Bernardo voltou a comer. Depois continuou a conversa.
— Dengue.
Mateus ainda olhava aparvalhado para o amigo.
— Mas dengue leva no mínimo uma semana pra melhorar. Você…?
Bernardo assentiu.
— Você cuidou dela a semana toda? — indagou Mateus, boquiaberto.
— Sim. E, com isso, passamos tempo juntos. Assistimos a filmes, comemos, dormi lá várias vezes, conversamos horas a fio.
A testa de Mateus ainda estava franzida e ele balançava a cabeça negativamente.
— Bernardo, não me diz que vocês transaram num momento como esse? Sei que você é metido a fodão, mas isso seria baixaria até pra você! A mulher em seu momento mais delicado e você ali, se aproveitando disso?
Bernardo fechou a cara e largou os talheres para encarar Mateus.
— Porra, cara, que merda de pessoa você acha que eu sou? Jamais ia me aproveitar de mulher nenhuma que não estivesse em plenas condições de consentir! Mesmo se ela quisesse algo comigo nesses momentos, podia ser por estar sensível, carente, me sentiria mal numa situação assim. Foi até difícil quando ela simplesmente tirava a roupa na minha frente, como se eu fosse só uma amiga dela, mas é óbvio que eu não fiz nada!
— Então vocês não transaram mais. — concluiu Mateus, voltando a comer sem deixar de olhar o amigo.
Bernardo o mirava de volta, sério e silencioso.
— Vocês transaram? — questionou Mateus, confuso.
— Pois é aí que está… — começou Bernardo. — Depois que ela se recuperou, foi assistir a um filme lá em casa, ficou para jantar e…
Mateus esfregou o rosto com as mãos.
— Ok, então você ganhou, é isso?
Bernardo baixou os olhos, respirou fundo, voltou a fitar o amigo.
— Poderia mentir pra você, se quisesse ver essa sua bunda horrorosa em uma calcinha de rendinha…
Outra vez, Mateus o encarou, erguendo uma sobrancelha, duvidando.
— Eu tinha razão e você se apaixonou? — perguntou, desconcertado.
— Não sei se posso dizer isso, cara, mas, com certeza, não posso dizer que não sinto nada por ela.
— Você acha que, com esse papo furado, vai se livrar da calcinha fio-dental? — provocou Mateus.
Bernardo fez que não com a cabeça, entregando os pontos.
— Não acho.
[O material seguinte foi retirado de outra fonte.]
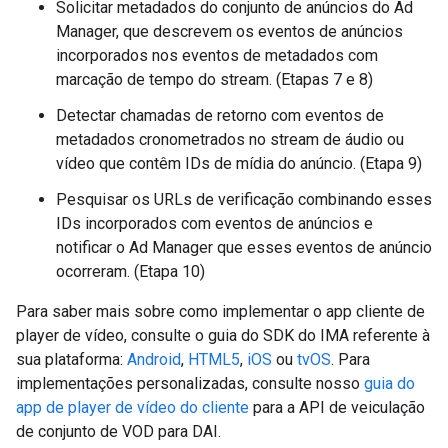
Solicitar metadados do conjunto de anúncios do Ad
Manager, que descrevem os eventos de anúncios
incorporados nos eventos de metadados com
marcação de tempo do stream. (Etapas 7 e 8)
Detectar chamadas de retorno com eventos de
metadados cronometrados no stream de áudio ou
vídeo que contêm IDs de mídia do anúncio. (Etapa 9)
Pesquisar os URLs de verificação combinando esses
IDs incorporados com eventos de anúncios e
notificar o Ad Manager que esses eventos de anúncio
ocorreram. (Etapa 10)
Para saber mais sobre como implementar o app cliente de
player de vídeo, consulte o guia do SDK do IMA referente à
sua plataforma:
Android
,
HTML5
,
iOS
ou
tvOS
. Para
implementações personalizadas, consulte nosso
guia do
app de player de vídeo do cliente
para a API de veiculação
de conjunto de VOD para DAI.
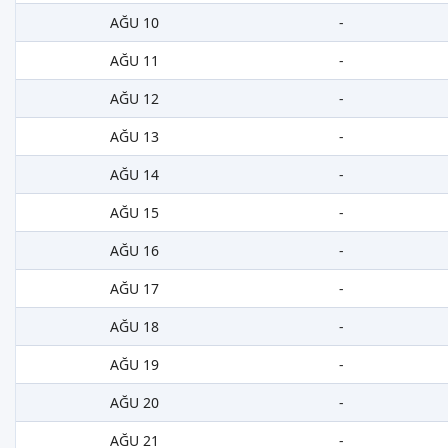
AĞU 10
-
AĞU 11
-
AĞU 12
-
AĞU 13
-
AĞU 14
-
AĞU 15
-
AĞU 16
-
AĞU 17
-
AĞU 18
-
AĞU 19
-
AĞU 20
-
AĞU 21
-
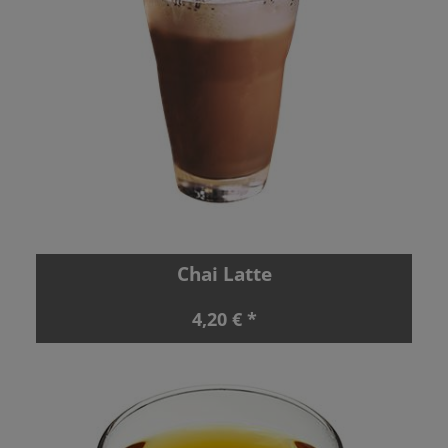
Chai Latte
4,20 € *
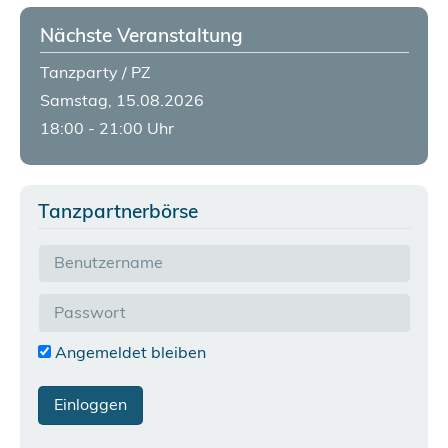
Nächste Veranstaltung
Tanzparty / PZ
Samstag, 15.08.2026
18:00 - 21:00 Uhr
Tanzpartnerbörse
Angemeldet bleiben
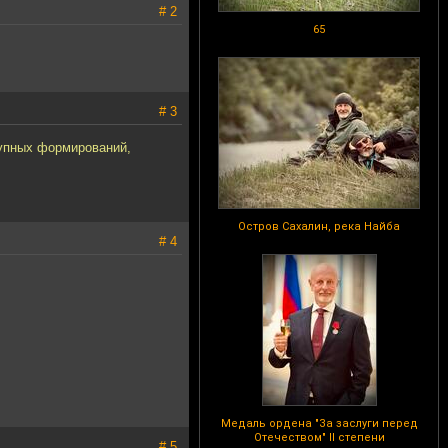
# 2
65
# 3
тупных формирований,
Остров Сахалин, река Найба
# 4
Медаль ордена "За заслуги перед
Отечеством" II степени
# 5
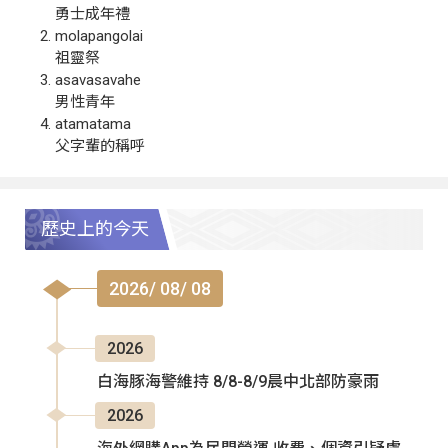
勇士成年禮
molapangolai
祖靈祭
asavasavahe
男性青年
atamatama
父字輩的稱呼
歷史上的今天
2026/ 08/ 08
2026
白海豚海警維持 8/8-8/9晨中北部防豪雨
2026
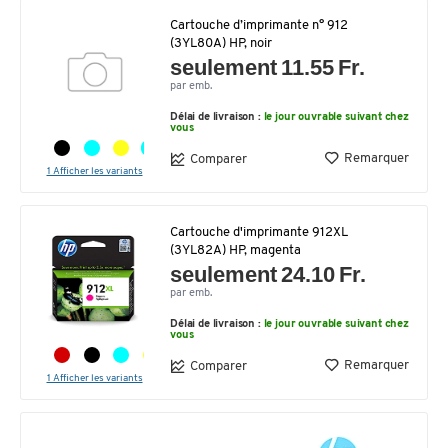
Cartouche d’imprimante n° 912
(3YL80A) HP, noir
seulement 11.55 Fr.
par emb.
Délai de livraison :
le jour ouvrable suivant chez
vous
Remarquer
Comparer
1 Afficher les variants
Cartouche d'imprimante 912XL
(3YL82A) HP, magenta
seulement 24.10 Fr.
par emb.
Délai de livraison :
le jour ouvrable suivant chez
vous
Remarquer
Comparer
1 Afficher les variants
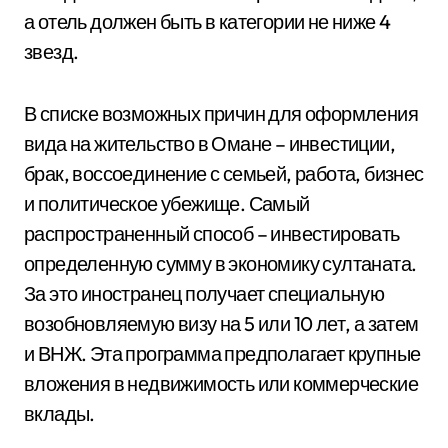
а отель должен быть в категории не ниже 4
звезд.
В списке возможных причин для оформления
вида на жительство в Омане – инвестиции,
брак, воссоединение с семьей, работа, бизнес
и политическое убежище. Самый
распространенный способ – инвестировать
определенную сумму в экономику султаната.
За это иностранец получает специальную
возобновляемую визу на 5 или 10 лет, а затем
и ВНЖ. Эта программа предполагает крупные
вложения в недвижимость или коммерческие
вклады.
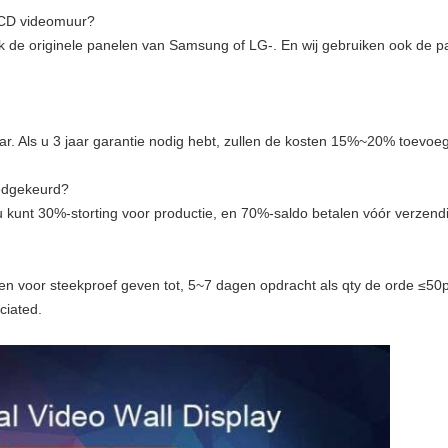
LCD videomuur?
jk de originele panelen van Samsung of LG-. En wij gebruiken ook de 
VERZENDEN
ar. Als u 3 jaar garantie nodig hebt, zullen de kosten 15%~20% toevoe
oedgekeurd?
u kunt 30%-storting voor productie, en 70%-saldo betalen vóór verzend
en voor steekproef geven tot, 5~7 dagen opdracht als qty de orde ≤50pc
ciated.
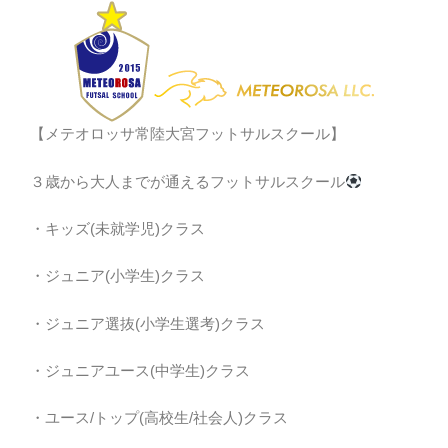
【メテオロッサ常陸大宮フットサルスクール】
３歳から大人までが通えるフットサルスクール
・キッズ(未就学児)クラス
・ジュニア(小学生)クラス
・ジュニア選抜(小学生選考)クラス
・ジュニアユース(中学生)クラス
・ユース/トップ(高校生/社会人)クラス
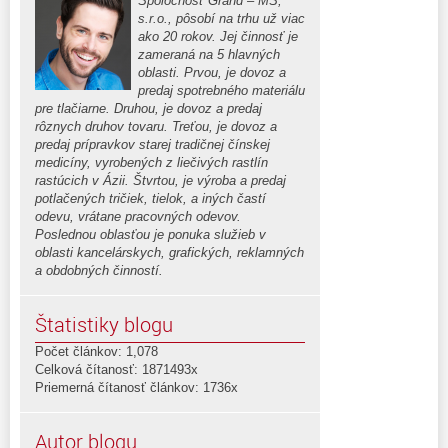
Spoločnosť Grand – MS,
s.r.o., pôsobí na trhu už viac
ako 20 rokov. Jej činnosť je
zameraná na 5 hlavných
oblasti. Prvou, je dovoz a
predaj spotrebného materiálu
pre tlačiarne. Druhou, je dovoz a predaj
rôznych druhov tovaru. Treťou, je dovoz a
predaj prípravkov starej tradičnej čínskej
medicíny, vyrobených z liečivých rastlín
rastúcich v Ázii. Štvrtou, je výroba a predaj
potlačených tričiek, tielok, a iných častí
odevu, vrátane pracovných odevov.
Poslednou oblasťou je ponuka služieb v
oblasti kancelárskych, grafických, reklamných
a obdobných činností.
Štatistiky blogu
Počet článkov: 1,078
Celková čítanosť: 1871493x
Priemerná čítanosť článkov: 1736x
Autor blogu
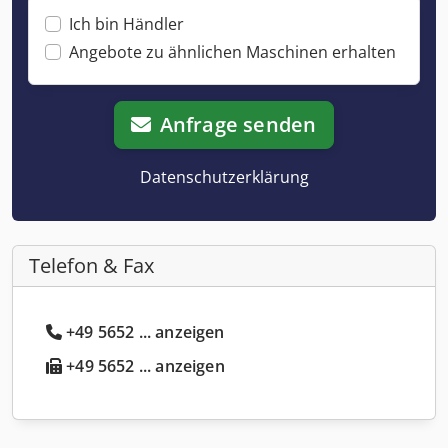
Ich bin Händler
Angebote zu ähnlichen Maschinen erhalten
Anfrage senden
Datenschutzerklärung
Telefon & Fax
+49 5652 ... anzeigen
+49 5652 ... anzeigen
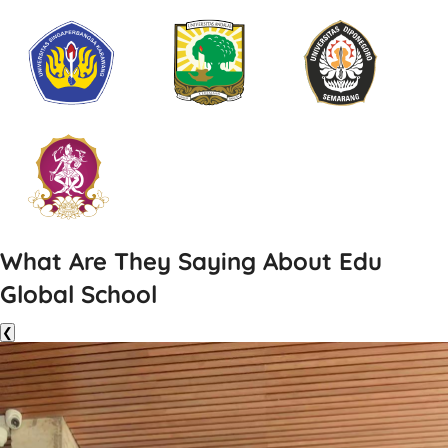
What Are They Saying About Edu
Global School
❮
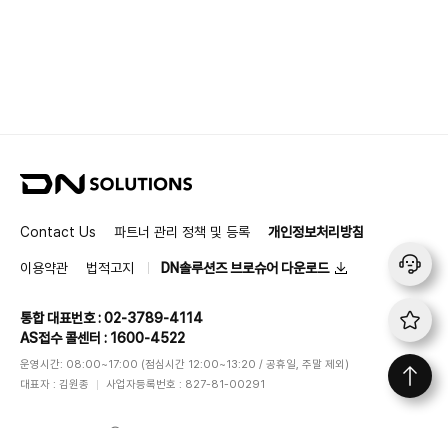
D
N
S
Contact Us
파트너 관리 정책 및 등록
개인정보처리방침
o
l
이용약관
법적고지
DN솔루션즈 브로슈어 다운로드
u
t
통합 대표번호 : 02-3789-4114
i
AS접수 콜센터 : 1600-4522
o
n
운영시간: 08:00~17:00 (점심시간 12:00~13:20 / 공휴일, 주말 제외)
s
대표자 : 김원종
사업자등록번호 : 827-81-00291
DN SOLUTIONS
ⓒ
All rights reserved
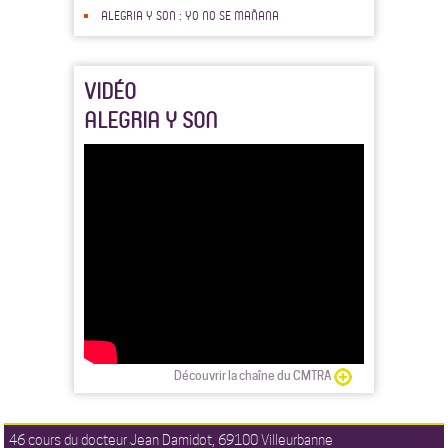
ALEGRIA Y SON : YO NO SE MAÑANA
VIDÉO
ALEGRIA Y SON
Découvrir la chaîne du CMTRA
46 cours du docteur Jean Damidot, 69100 Villeurbanne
Não tô afirmando que estou apaixonado, mas eu gosto da Renata, Mateus. Não foi só sexo como é sempre por aí. Eu gosto dela. Eu visto a calcinha e mordo minha língua. Você tinha razão, seu filho da puta.
A gargalhada de Mateus chamou a atenção das pessoas em volta. Bernardo apoiou os cotovelos na mesa e escondeu o rosto nas mãos. O que é vestir uma calcinha perto do que sinto quando vejo a calcinha minúscula da Renata?, pensou.